## Text provided:
The petitions collected locally have been sent to the presidium of the World Conference on Soviet Jewry which is meeting in Washington. At the meeting a determination is to be made as to how they should be presented to Brezhnev. With Jewish emigration from the USSR at its lowest point in 10 years, the petitions call for the release of Jews who want to leave the Soviet Union, the end of harassment of Jews who have applied to emigrate, and the release of Prisoners of Conscience sent to labor camps, prisons and exile solely because of their desire to emigrate.

The nearly 60,000 petitions forwarded to Washington include the signatures of Governor and Mrs. Dick Thornburgh, Rep. Lawrence Coughlin (R. Pa.), the members of the Philadelphia City Council, and Philadelphia District Attorney Edward Rendell and his staff.

Theodore Mann, chairman of the National Conference on Soviet Jewry, acknowledge the Greater Philadelphia total saying, “The generous support of the people of Philadelphia for this crucial, life-saving campaign is extremely gratifying and a significant step towards our goal of one million signatures. Once again this community has demonstrated its deep concern for the suppressed Jews in the Soviet Union, and it is our hope that these petitions, combined with others from all parts of the world, will influence the fate of Soviet Jewry.”

## Work task A:
Report each line of the records that contains the string "Hard", where a match must have the same case.

## Data records:
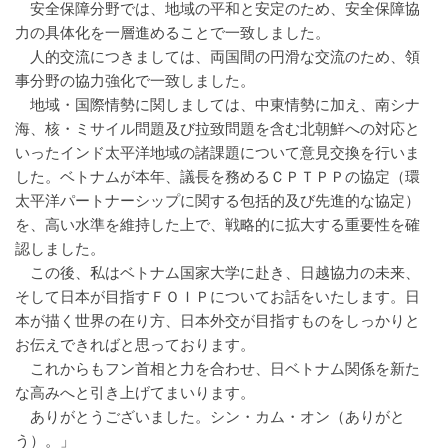
安全保障分野では、地域の平和と安定のため、安全保障協
力の具体化を一層進めることで一致しました。
人的交流につきましては、両国間の円滑な交流のため、領
事分野の協力強化で一致しました。
地域・国際情勢に関しましては、中東情勢に加え、南シナ
海、核・ミサイル問題及び拉致問題を含む北朝鮮への対応と
いったインド太平洋地域の諸課題について意見交換を行いま
した。ベトナムが本年、議長を務めるＣＰＴＰＰの協定（環
太平洋パートナーシップに関する包括的及び先進的な協定）
を、高い水準を維持した上で、戦略的に拡大する重要性を確
認しました。
この後、私はベトナム国家大学に赴き、日越協力の未来、
そして日本が目指すＦＯＩＰについてお話をいたします。日
本が描く世界の在り方、日本外交が目指すものをしっかりと
お伝えできればと思っております。
これからもフン首相と力を合わせ、日ベトナム関係を新た
な高みへと引き上げてまいります。
ありがとうございました。シン・カム・オン（ありがと
う）。」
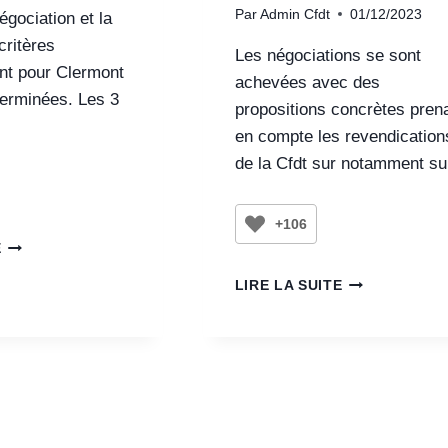
Par
Admin Cfdt
01/12/2023
gociation et la
critères
Les négociations se sont
nt pour Clermont
achevées avec des
terminées. Les 3
propositions concrètes pren
en compte les revendication
de la Cfdt sur notamment s
+106
E
LIRE LA SUITE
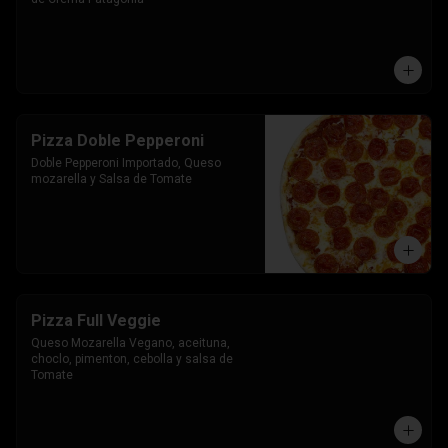
Pizza Doble Pepperoni
Doble Pepperoni Importado, Queso 
mozarella y Salsa de Tomate
Pizza Full Veggie
Queso Mozarella Vegano, aceituna, 
choclo, pimenton, cebolla y salsa de 
Tomate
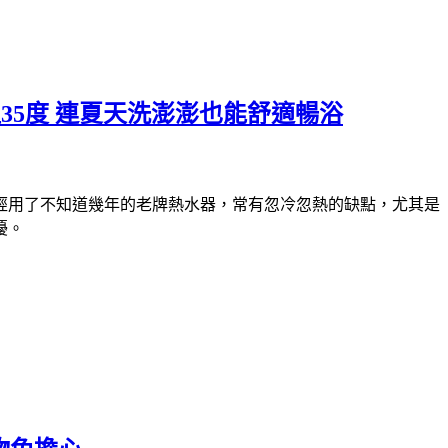
溫35度 連夏天洗澎澎也能舒適暢浴
經用了不知道幾年的老牌熱水器，常有忽冷忽熱的缺點，尤其是
擾。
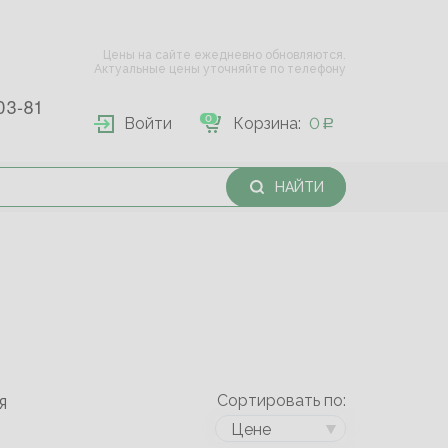
Цены на сайте ежедневно обновляются.
Актуальные цены уточняйте по телефону
03-81
0
Войти
Корзина:
0
НАЙТИ
Сортировать по:
Я
Цене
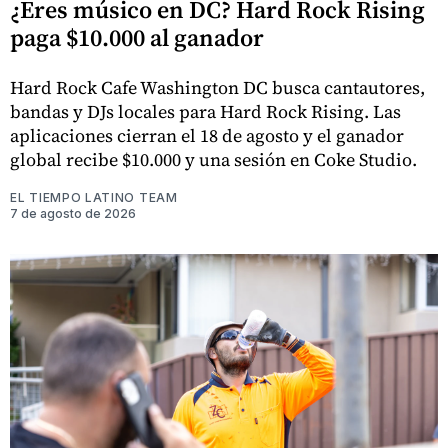
¿Eres músico en DC? Hard Rock Rising
paga $10.000 al ganador
Hard Rock Cafe Washington DC busca cantautores,
bandas y DJs locales para Hard Rock Rising. Las
aplicaciones cierran el 18 de agosto y el ganador
global recibe $10.000 y una sesión en Coke Studio.
EL TIEMPO LATINO TEAM
7 de agosto de 2026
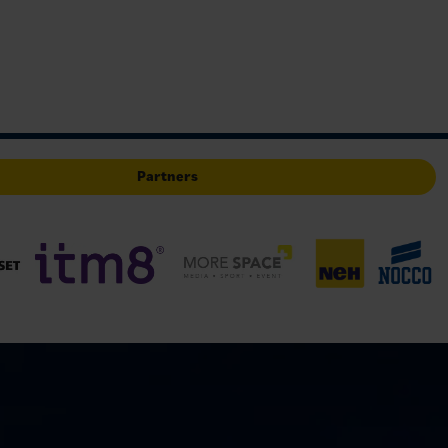
Partners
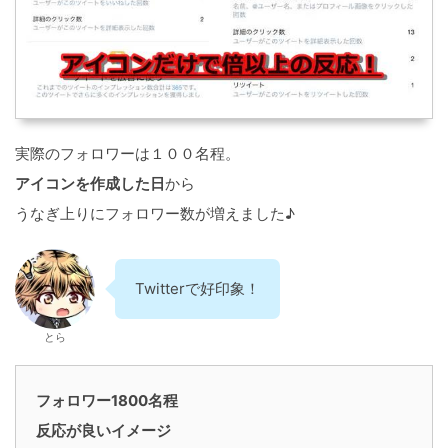
実際のフォロワーは１００名程。
アイコンを作成した日
から
うなぎ上りにフォロワー数が増えました♪
Twitterで好印象！
とら
フォロワー1800名程
反応が良いイメージ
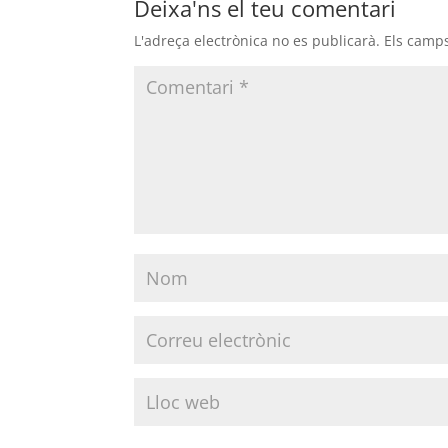
Deixa'ns el teu comentari
L'adreça electrònica no es publicarà.
Els camp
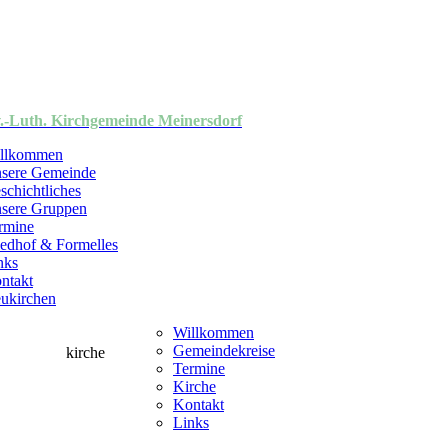
.-Luth. Kirchgemeinde Meinersdorf
llkommen
sere Gemeinde
schichtliches
sere Gruppen
rmine
iedhof & Formelles
nks
ntakt
ukirchen
Willkommen
Gemeindekreise
Termine
Kirche
Kontakt
Links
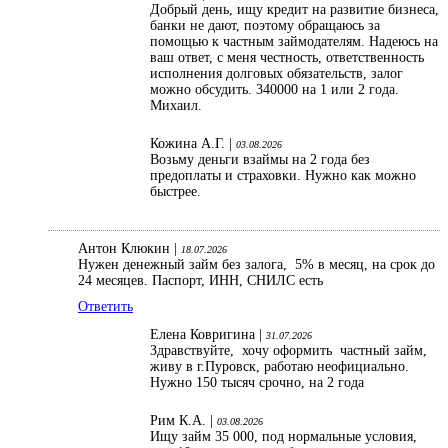
Добрый день, ищу кредит на развитие бизнеса,
банки не дают, поэтому обращаюсь за
помощью к частным займодателям. Надеюсь на
ваш ответ, с меня честность, ответственность
исполнения долговых обязательств, залог
можно обсудить. 340000 на 1 или 2 года.
Михаил.
Кожина А.Г. |
03.08.2026
Возьму деньги взаймы на 2 года без
предоплаты и страховки. Нужно как можно
быстрее.
Антон Клюкин |
18.07.2026
Нужен денежный займ без залога, 5% в месяц, на срок до
24 месяцев. Паспорт, ИНН, СНИЛС есть
Ответить
Елена Ковригина |
31.07.2026
Здравствуйте, хочу оформить частный займ,
живу в г.Пуровск, работаю неофициально.
Нужно 150 тысяч срочно, на 2 года
Рим К.А. |
03.08.2026
Ищу займ 35 000, под нормальные условия,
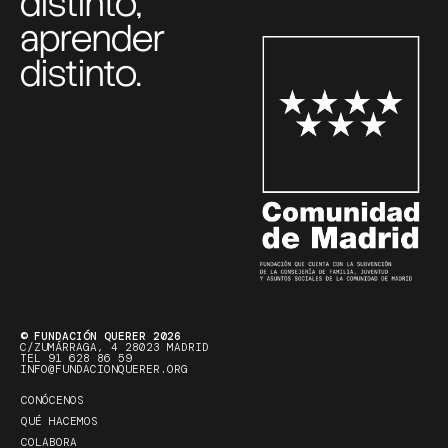
distinto,
aprender
distinto.
© FUNDACIÓN QUERER 2026
C/ZUMÁRRAGA, 4 28023 MADRID
TEL 91 628 86 59
INFO@FUNDACIONQUERER.ORG
CONÓCENOS
QUÉ HACEMOS
COLABORA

## Work task B:
Translate this sentence from the text on the Soviet Jewry petitions into Spanish: "The petitions collected locally have been sent to the presidium of the World Conference on Soviet Jewry which is meeting in Washington."

## Written solution A:
¿Eres músico en DC? Hard Rock Rising
Hard Rock Cafe Washington DC busca cantautores,
bandas y DJs locales para Hard Rock Rising. Las

## Written solution B:
Las peticiones recogidas localmente han sido enviadas al presídium de la Conferencia Mundial sobre los Judíos Soviéticos, que se está reuniendo en Washington.